● **Records shown**
───
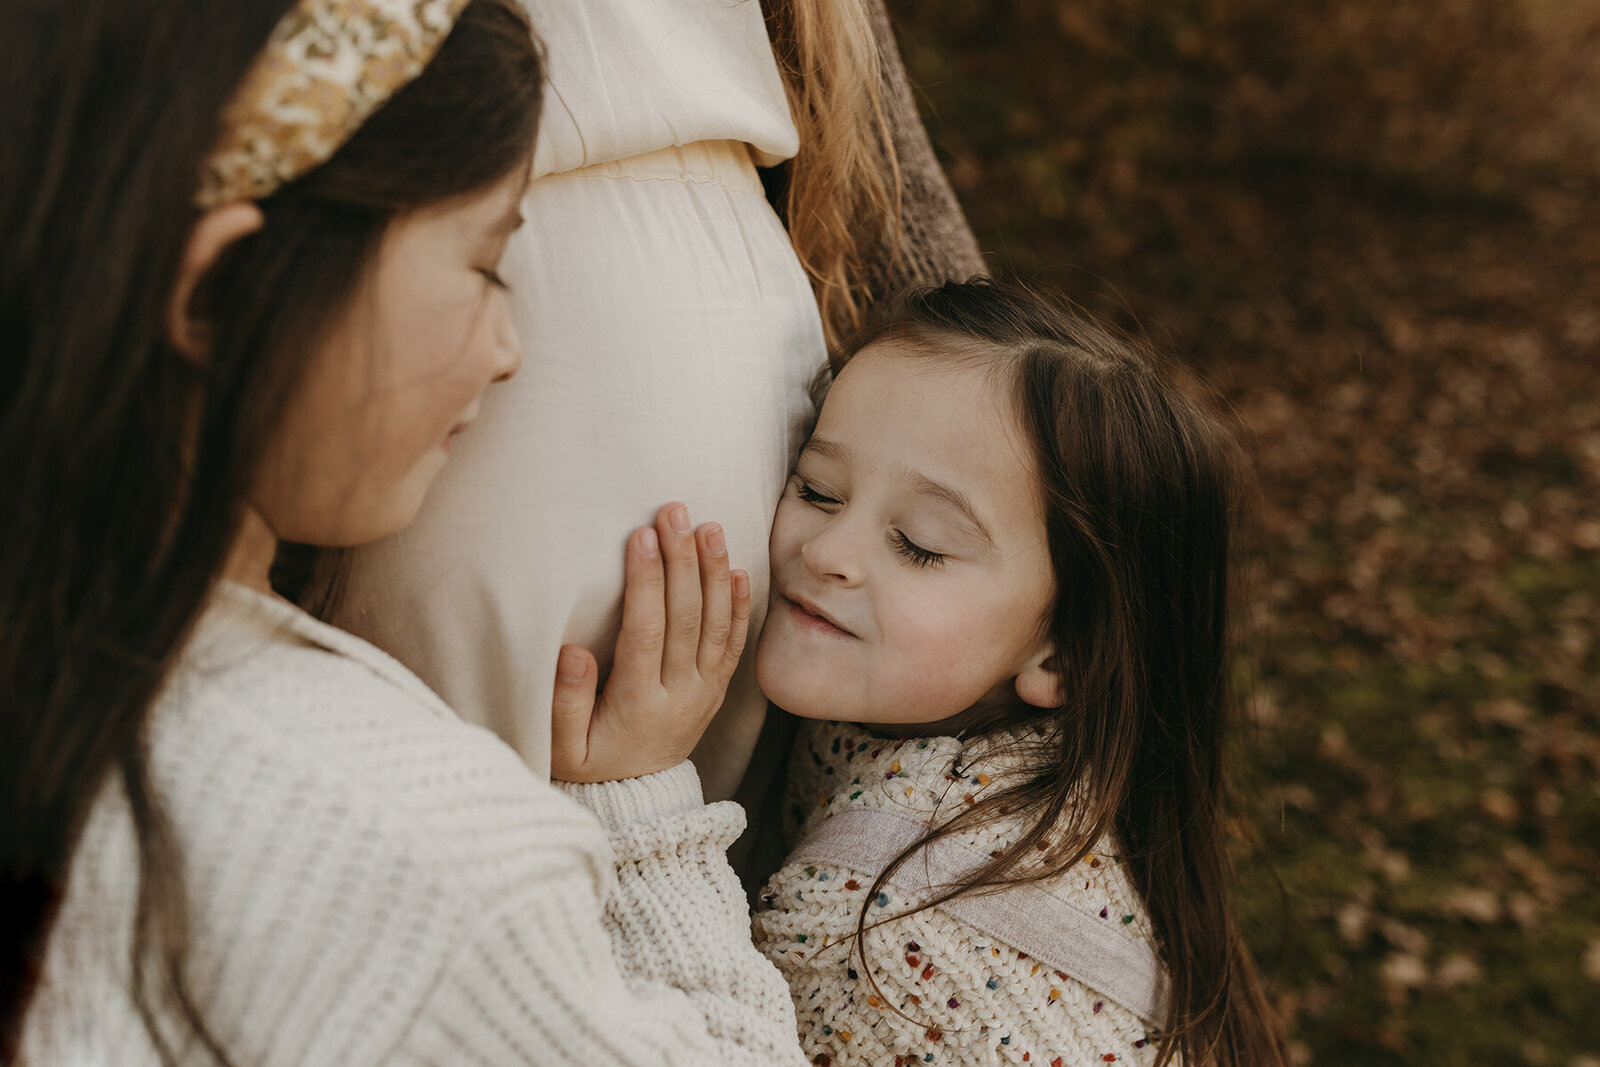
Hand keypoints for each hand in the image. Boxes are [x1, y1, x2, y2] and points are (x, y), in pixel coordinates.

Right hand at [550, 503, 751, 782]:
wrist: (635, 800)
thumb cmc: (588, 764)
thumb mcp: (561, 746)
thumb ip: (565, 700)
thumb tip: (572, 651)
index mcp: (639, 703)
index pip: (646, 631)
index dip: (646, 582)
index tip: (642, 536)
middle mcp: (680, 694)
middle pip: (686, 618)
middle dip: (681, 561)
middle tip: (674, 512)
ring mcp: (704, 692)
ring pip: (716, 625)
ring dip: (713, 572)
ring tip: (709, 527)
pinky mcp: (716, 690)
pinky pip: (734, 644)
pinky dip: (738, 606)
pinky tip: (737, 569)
───
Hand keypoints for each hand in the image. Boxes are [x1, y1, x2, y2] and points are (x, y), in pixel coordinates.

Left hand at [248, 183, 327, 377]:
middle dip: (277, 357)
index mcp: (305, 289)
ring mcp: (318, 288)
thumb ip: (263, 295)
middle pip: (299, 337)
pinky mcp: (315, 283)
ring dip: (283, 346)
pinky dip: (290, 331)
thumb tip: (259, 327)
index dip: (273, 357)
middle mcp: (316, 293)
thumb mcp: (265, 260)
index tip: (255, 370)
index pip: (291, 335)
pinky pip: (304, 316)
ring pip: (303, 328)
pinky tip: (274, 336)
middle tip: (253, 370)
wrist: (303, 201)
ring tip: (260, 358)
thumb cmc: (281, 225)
───
In the listing above, the lines from the one containing "index dip: (646, 582)" through the one containing "pinky tip: (737, 569)" must be set down exactly, with no other lines.

● **Result below**
index dip: (646, 582)
index tip: (642, 536)
middle mcp: (680, 694)
middle pip: (686, 618)
middle dip: (681, 561)
middle tip: (674, 512)
ring mcp: (704, 692)
ring pip: (716, 625)
ring dip: (713, 572)
ring tip: (709, 527)
pinky mcp: (716, 690)
pinky pip: (734, 644)
pinky dip: (738, 606)
pinky tip: (737, 569)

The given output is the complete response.